The rectangulus is an astronomical instrument, invented by Richard of Wallingford around 1326. Dissatisfied with the limitations of existing astrolabes, Richard developed the rectangulus as an instrument for spherical trigonometry and to measure the angles between planets and other astronomical bodies. This was one of a number of instruments he created, including the Albion, a form of equatorium, and a famously complicated and expensive horologium (astronomical clock).

His Tractus Rectanguli, describing the rectangulus, was an influential text in medieval astronomy and at least thirty copies were known to survive. His Quadripartitum was the first text on spherical trigonometry to be published in Western Europe.

The rectangulus was a form of skeleton torquetum. This was a series of nested angular scales, so that measurements in azimuth and elevation could be made directly in polar coordinates, relative to the ecliptic. Conversion from these coordinates though was difficult, involving what was the leading mathematics of the day. The rectangulus was an analogue computing device to simplify this: instead of measuring in angular measurements it could resolve the angles to Cartesian components directly. This then simplified the further calculations.

The rectangulus was constructed as a brass pillar with a number of linear scales hinged above it. Pinhole sights on the upper arm allowed it to be pointed accurately at the astronomical target. Plumb bob lines descended from the scales above and intersected with linear scales marked on the horizontal scales below. These allowed measures to be read, not as angles, but as trigonometric ratios.

To celebrate the 600th anniversary of the Rectangulus in 1926 a replica was constructed. This is now in the History of Science Museum, Oxford.

Stored data entries
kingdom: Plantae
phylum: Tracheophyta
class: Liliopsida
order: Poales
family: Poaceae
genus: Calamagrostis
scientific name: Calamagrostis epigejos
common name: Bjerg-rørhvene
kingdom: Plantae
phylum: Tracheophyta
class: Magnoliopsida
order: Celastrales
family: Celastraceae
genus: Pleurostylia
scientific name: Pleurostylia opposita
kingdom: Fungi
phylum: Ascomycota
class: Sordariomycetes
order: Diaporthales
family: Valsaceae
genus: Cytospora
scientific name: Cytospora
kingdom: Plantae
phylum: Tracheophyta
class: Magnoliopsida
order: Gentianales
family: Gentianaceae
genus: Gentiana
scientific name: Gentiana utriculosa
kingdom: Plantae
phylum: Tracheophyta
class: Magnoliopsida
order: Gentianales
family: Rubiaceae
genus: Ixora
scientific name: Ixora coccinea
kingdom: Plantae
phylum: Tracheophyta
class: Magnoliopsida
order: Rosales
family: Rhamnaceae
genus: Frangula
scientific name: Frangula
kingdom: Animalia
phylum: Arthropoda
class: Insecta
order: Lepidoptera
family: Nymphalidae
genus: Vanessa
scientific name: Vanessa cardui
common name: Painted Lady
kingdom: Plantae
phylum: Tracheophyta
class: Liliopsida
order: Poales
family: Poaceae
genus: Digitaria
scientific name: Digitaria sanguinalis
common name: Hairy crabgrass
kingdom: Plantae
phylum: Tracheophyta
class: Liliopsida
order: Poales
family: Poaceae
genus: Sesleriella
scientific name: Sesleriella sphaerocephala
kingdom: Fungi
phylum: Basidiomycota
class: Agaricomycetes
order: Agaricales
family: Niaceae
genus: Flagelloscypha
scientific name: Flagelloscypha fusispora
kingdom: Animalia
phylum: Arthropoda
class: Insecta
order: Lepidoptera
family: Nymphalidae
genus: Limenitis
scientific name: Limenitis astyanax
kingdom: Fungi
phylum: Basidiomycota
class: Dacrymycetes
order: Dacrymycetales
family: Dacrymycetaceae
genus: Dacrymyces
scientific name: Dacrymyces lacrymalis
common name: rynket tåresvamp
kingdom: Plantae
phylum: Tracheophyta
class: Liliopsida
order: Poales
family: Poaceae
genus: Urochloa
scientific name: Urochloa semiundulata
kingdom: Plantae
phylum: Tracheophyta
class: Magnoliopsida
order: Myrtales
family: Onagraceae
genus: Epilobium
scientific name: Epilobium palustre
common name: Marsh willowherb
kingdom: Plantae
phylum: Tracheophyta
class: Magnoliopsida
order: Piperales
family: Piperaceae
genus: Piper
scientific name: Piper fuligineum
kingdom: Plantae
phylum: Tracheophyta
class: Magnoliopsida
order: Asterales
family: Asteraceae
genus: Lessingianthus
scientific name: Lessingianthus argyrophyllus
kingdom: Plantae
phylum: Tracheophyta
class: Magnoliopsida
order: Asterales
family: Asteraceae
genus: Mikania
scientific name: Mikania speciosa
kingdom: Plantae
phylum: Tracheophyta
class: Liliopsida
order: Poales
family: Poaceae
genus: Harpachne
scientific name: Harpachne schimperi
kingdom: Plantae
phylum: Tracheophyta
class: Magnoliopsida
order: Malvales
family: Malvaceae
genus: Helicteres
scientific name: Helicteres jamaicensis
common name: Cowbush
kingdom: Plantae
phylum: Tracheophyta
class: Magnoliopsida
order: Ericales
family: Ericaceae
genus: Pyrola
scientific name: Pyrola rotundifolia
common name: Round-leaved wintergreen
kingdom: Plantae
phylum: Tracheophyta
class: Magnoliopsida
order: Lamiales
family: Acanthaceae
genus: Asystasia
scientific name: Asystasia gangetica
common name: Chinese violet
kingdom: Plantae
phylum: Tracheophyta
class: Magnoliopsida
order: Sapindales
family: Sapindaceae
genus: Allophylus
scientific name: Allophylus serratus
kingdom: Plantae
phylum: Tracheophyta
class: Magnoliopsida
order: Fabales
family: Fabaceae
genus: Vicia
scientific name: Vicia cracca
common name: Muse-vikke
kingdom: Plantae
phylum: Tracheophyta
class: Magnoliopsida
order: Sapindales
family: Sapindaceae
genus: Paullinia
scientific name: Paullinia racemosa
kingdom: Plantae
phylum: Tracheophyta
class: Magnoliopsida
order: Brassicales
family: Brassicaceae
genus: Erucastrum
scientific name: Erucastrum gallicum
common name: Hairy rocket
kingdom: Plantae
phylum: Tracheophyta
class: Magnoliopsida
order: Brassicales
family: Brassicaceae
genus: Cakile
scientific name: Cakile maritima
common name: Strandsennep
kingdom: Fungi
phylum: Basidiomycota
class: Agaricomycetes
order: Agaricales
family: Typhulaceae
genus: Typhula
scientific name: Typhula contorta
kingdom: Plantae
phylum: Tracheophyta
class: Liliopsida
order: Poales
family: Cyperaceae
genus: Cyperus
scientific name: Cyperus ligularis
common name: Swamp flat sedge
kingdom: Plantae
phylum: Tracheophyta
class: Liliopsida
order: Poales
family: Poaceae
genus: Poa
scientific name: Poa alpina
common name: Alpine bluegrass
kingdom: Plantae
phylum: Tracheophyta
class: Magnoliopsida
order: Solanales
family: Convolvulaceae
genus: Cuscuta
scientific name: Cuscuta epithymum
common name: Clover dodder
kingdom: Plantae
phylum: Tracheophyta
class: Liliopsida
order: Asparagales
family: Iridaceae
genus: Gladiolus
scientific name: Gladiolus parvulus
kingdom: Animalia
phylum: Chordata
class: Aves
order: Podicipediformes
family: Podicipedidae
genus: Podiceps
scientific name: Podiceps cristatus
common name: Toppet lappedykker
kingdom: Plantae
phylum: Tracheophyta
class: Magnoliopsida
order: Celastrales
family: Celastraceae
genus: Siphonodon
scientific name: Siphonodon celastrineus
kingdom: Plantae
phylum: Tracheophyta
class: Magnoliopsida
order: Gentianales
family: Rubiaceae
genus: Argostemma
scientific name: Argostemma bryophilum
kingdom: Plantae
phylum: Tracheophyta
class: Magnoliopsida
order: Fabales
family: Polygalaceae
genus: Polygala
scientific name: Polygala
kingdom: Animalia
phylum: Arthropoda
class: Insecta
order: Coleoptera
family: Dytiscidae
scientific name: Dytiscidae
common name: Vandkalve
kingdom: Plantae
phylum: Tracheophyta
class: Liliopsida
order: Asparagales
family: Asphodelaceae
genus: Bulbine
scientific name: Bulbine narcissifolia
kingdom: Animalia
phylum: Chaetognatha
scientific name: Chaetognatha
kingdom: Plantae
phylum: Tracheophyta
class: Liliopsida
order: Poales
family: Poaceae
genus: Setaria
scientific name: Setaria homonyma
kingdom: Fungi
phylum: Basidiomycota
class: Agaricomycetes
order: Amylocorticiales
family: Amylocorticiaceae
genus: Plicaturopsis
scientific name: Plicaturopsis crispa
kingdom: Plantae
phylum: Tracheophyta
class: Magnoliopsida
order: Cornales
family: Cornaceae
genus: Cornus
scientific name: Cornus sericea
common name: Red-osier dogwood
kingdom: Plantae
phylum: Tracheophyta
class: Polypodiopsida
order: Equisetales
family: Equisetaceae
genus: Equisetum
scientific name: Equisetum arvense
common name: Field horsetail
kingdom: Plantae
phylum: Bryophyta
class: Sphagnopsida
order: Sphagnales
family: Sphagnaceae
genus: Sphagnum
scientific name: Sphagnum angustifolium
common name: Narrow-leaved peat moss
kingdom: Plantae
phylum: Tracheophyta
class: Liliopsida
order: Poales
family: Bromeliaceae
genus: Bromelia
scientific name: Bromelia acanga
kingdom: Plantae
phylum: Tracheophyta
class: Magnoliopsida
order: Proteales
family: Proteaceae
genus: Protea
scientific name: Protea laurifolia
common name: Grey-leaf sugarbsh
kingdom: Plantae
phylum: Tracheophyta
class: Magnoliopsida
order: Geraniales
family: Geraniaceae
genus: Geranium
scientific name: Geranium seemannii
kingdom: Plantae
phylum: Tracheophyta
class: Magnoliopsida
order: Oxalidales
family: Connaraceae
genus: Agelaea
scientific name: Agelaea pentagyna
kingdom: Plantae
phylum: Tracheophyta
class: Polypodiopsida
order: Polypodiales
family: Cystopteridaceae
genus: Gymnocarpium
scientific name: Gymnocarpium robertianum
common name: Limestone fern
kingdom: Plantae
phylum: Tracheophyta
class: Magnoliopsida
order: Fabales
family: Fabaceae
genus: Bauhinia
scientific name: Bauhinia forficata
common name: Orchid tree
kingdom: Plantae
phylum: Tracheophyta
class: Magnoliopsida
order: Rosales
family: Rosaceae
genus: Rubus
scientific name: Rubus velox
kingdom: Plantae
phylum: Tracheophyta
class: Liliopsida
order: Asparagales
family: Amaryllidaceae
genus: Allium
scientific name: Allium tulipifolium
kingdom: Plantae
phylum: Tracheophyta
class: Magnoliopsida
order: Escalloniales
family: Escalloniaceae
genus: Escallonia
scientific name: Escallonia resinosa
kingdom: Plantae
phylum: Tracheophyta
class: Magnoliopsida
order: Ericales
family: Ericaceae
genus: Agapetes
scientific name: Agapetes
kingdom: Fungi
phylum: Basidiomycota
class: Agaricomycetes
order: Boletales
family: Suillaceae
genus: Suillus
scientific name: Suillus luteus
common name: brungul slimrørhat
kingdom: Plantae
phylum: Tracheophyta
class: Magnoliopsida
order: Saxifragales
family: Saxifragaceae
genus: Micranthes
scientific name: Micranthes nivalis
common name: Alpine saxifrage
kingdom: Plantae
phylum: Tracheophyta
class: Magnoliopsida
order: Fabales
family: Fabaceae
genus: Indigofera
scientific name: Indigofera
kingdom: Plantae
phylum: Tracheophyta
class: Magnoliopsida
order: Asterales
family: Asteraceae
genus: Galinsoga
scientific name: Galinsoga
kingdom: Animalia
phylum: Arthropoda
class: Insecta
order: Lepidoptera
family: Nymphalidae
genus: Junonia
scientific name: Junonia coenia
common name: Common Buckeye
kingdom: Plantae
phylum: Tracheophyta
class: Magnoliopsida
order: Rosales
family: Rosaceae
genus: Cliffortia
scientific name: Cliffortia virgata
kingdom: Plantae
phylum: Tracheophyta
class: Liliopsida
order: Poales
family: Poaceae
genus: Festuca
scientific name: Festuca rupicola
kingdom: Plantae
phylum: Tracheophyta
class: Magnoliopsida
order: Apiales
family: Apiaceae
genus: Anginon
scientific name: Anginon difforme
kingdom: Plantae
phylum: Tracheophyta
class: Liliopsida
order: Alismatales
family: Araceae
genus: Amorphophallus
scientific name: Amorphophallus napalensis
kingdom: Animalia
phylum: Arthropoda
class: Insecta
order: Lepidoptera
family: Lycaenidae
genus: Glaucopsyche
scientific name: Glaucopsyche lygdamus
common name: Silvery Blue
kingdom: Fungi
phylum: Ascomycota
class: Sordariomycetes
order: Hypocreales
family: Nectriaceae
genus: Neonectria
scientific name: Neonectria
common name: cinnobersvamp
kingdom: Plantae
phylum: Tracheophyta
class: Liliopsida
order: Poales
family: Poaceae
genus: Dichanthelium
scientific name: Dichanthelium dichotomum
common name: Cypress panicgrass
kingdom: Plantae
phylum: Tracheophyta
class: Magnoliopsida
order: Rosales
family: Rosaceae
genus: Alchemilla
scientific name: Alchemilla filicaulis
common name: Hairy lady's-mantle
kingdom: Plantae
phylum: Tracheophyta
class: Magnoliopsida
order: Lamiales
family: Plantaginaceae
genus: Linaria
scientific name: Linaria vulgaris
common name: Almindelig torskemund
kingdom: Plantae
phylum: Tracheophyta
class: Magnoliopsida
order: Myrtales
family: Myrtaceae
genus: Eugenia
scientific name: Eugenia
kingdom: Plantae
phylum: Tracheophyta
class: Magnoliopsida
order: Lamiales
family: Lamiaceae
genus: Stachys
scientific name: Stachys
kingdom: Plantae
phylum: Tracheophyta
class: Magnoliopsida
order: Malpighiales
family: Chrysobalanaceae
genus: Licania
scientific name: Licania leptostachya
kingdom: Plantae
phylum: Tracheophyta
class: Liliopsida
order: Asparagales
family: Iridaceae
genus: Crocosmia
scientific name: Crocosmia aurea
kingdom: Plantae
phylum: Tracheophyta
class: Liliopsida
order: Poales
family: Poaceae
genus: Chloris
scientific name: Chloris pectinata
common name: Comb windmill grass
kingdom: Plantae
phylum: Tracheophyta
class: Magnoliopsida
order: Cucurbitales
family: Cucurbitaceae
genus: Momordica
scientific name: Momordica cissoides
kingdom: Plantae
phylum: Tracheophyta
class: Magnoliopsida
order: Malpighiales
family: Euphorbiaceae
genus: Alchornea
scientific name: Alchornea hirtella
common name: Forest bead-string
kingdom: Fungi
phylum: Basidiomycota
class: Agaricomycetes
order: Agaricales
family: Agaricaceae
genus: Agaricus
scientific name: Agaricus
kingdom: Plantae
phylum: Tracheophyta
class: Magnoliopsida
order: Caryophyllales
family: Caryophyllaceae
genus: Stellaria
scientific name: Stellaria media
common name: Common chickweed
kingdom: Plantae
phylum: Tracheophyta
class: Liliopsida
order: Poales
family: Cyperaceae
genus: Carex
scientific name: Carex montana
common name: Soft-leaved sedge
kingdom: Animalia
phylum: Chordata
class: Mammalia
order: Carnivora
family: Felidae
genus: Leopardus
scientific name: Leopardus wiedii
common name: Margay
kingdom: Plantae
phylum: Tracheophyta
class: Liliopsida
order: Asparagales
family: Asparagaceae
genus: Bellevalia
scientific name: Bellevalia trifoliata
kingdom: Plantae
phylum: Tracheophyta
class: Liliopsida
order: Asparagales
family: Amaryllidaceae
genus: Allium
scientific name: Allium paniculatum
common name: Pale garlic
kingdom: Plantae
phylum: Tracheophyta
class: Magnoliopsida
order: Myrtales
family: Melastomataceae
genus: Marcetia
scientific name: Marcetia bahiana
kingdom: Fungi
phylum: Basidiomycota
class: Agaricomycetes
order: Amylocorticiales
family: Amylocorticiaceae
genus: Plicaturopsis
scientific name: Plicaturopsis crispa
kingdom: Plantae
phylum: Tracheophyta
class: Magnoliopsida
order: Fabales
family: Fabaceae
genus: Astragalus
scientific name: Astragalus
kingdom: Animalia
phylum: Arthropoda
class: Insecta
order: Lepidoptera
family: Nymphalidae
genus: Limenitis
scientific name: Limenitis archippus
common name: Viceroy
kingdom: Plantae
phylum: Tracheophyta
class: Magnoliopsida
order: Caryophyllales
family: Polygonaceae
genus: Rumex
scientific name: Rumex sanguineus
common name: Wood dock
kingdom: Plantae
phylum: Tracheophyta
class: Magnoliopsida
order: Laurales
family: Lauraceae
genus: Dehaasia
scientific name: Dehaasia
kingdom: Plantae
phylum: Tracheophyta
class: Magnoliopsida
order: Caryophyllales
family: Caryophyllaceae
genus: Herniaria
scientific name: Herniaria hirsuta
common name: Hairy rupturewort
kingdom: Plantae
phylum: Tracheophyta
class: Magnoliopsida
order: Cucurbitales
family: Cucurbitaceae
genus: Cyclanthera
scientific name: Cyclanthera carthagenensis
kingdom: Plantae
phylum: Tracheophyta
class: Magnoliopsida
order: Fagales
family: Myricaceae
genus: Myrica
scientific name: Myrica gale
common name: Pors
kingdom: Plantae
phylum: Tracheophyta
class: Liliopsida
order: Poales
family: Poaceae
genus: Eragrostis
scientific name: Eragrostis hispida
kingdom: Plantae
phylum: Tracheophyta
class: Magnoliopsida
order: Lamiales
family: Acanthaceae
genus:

[Problem set]
1 > According to the rectangulus passage, where is the replica built in 1926 now kept?
2 > Recast the paragraph of the rectangulus passage that opens "The rectangulus was constructed as a brass pillar" as a short bulleted list that keeps its main facts.
3 > Transcribe from the rectangulus passage the stretch from "The rectangulus was a form" through "the further calculations.".
Nothing in the listing is needed for this work.

[Solutions below]
1 > It is in the History of Science Museum, Oxford.

2 >
- Built as a brass pillar with several linear scales hinged above it
- Pinhole sights on the upper arm let it be aimed accurately at the astronomical target
- Plumb bob lines hung from the upper scales and crossed linear scales marked on the horizontal scales below
- Readings came out as trigonometric ratios rather than angles

3 >
The rectangulus was a form of skeleton torquetum. This was a series of nested angular scales, so that measurements in azimuth and elevation could be made directly in polar coordinates, relative to the ecliptic. Conversion from these coordinates though was difficult, involving what was the leading mathematics of the day. The rectangulus was an analogue computing device to simplify this: instead of measuring in angular measurements it could resolve the angles to Cartesian components directly. This then simplified the further calculations.